## TASK STATEMENT
Pick out each line of the items below that contains the word "watch", and copy those lines in full.

## Collected data entries

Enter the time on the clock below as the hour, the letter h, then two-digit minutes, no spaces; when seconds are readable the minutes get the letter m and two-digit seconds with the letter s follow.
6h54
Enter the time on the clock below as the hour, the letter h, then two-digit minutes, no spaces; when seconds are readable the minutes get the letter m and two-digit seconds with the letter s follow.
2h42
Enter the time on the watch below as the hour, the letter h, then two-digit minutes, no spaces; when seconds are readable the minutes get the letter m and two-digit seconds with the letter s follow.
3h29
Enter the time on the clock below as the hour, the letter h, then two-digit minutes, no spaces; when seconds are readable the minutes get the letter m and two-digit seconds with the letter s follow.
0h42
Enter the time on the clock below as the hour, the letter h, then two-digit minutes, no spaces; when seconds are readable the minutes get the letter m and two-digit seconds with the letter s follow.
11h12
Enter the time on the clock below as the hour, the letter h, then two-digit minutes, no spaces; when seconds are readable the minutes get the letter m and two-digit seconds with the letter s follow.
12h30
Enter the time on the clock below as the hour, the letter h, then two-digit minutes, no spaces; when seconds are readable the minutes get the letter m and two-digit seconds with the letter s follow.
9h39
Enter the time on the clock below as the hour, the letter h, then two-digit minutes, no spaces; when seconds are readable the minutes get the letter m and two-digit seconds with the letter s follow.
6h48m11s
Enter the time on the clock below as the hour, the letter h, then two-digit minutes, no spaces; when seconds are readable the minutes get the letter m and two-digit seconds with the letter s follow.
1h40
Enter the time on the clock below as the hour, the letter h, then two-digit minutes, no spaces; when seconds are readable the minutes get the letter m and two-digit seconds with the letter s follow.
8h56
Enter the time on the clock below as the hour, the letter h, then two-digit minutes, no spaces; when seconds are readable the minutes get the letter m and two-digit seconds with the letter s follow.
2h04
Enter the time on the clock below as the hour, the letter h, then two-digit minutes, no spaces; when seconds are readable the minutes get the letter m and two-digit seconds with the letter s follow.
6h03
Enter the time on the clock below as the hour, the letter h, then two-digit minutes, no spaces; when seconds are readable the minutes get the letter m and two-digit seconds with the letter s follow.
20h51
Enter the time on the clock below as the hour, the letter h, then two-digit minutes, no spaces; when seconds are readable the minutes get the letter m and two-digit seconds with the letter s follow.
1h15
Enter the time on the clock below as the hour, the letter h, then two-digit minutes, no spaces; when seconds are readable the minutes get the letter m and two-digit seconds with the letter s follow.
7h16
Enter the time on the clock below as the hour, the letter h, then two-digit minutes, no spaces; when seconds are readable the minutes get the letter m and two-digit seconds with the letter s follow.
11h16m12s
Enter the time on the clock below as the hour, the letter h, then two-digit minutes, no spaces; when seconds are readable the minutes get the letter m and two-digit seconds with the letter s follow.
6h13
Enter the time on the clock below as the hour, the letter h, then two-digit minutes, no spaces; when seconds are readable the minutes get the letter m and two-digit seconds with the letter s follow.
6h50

## WORKED ANSWER
Enter the time on the watch below as the hour, the letter h, then two-digit minutes, no spaces; when seconds are readable the minutes get the letter m and two-digit seconds with the letter s follow.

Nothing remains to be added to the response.